碧の表情を窺うと、不自然なほど朗らかな笑みとぶつかった。


「はい。紅をみのり様のそばへ置くので問題ありません。いいね、紅」

「わかった」


 迷いのない兄妹の会話に目を点にする。


(信頼度の違いってやつかな?)


 自分たち兄弟ではこうはいかないだろう。

通じ合っている2人が微笑ましくも羨ましい。

しばし碧たちをぼんやりと見つめていると、

太一が携帯を差し出してきた。


「お兄ちゃんはい」

「あ、ああ。

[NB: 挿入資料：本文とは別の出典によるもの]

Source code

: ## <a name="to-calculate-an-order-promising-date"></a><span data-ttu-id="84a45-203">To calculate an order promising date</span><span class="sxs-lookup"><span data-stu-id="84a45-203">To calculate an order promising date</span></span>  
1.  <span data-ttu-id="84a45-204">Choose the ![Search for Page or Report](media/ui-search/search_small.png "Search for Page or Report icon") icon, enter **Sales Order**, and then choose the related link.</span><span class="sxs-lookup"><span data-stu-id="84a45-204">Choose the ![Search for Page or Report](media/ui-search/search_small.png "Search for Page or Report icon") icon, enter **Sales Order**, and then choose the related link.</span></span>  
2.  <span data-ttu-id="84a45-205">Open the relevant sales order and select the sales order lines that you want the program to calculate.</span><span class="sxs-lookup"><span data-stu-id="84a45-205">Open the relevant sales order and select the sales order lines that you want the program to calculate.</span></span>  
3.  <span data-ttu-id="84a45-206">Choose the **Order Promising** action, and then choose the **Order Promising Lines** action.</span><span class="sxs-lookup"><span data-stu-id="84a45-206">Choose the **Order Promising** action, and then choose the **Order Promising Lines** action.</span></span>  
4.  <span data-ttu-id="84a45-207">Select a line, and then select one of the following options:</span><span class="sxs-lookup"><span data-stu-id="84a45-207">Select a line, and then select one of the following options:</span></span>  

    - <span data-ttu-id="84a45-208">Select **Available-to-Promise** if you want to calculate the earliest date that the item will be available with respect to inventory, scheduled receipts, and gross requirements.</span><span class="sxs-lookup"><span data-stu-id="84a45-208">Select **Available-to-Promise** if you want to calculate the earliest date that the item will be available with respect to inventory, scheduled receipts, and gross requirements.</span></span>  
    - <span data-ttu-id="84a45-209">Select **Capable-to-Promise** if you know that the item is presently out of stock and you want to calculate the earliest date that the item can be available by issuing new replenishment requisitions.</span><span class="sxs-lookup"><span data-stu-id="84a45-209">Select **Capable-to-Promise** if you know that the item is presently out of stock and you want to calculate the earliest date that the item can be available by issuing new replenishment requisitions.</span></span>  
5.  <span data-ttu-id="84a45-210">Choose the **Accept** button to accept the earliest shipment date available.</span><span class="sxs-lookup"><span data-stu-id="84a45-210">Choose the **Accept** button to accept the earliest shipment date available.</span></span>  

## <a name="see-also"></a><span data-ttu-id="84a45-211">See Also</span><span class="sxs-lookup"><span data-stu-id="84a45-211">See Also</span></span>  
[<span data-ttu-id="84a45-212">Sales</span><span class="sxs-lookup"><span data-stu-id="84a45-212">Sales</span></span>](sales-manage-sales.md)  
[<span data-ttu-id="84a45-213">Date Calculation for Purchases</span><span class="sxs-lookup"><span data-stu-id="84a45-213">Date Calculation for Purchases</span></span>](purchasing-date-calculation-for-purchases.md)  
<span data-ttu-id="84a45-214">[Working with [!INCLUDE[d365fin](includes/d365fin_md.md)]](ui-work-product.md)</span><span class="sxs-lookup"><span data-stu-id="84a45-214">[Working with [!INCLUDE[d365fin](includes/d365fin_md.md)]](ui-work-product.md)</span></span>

ありがとう……」


 慌てて受け取り、耳にあてる。

待っているだろう通話相手に向い声をかけた。


「もしもし、毎日何度もすみません、太一君のお母さん……」


 くわしく事情を話していると、律子が高く手を打った。


「こうなったらさっさと行って、さーっと帰るわよ!」

「はい!」

 気合いの入った物言いに麻里が答える。

どうやら決意を固めたらしい。


(野木崎さんって実は凛々しいんだよな)


 男っぽいわけではないが、一度決断すると早いところがある。


(まあ、文句は言い続けるけど)


 苦笑しながら太一の母に今一度礼を言い通話を切る。

「それでは皆様、私のあとについてきてください」

「はい!」


 遥か上を指し示すのみを前に、涼介は大きく頷いた。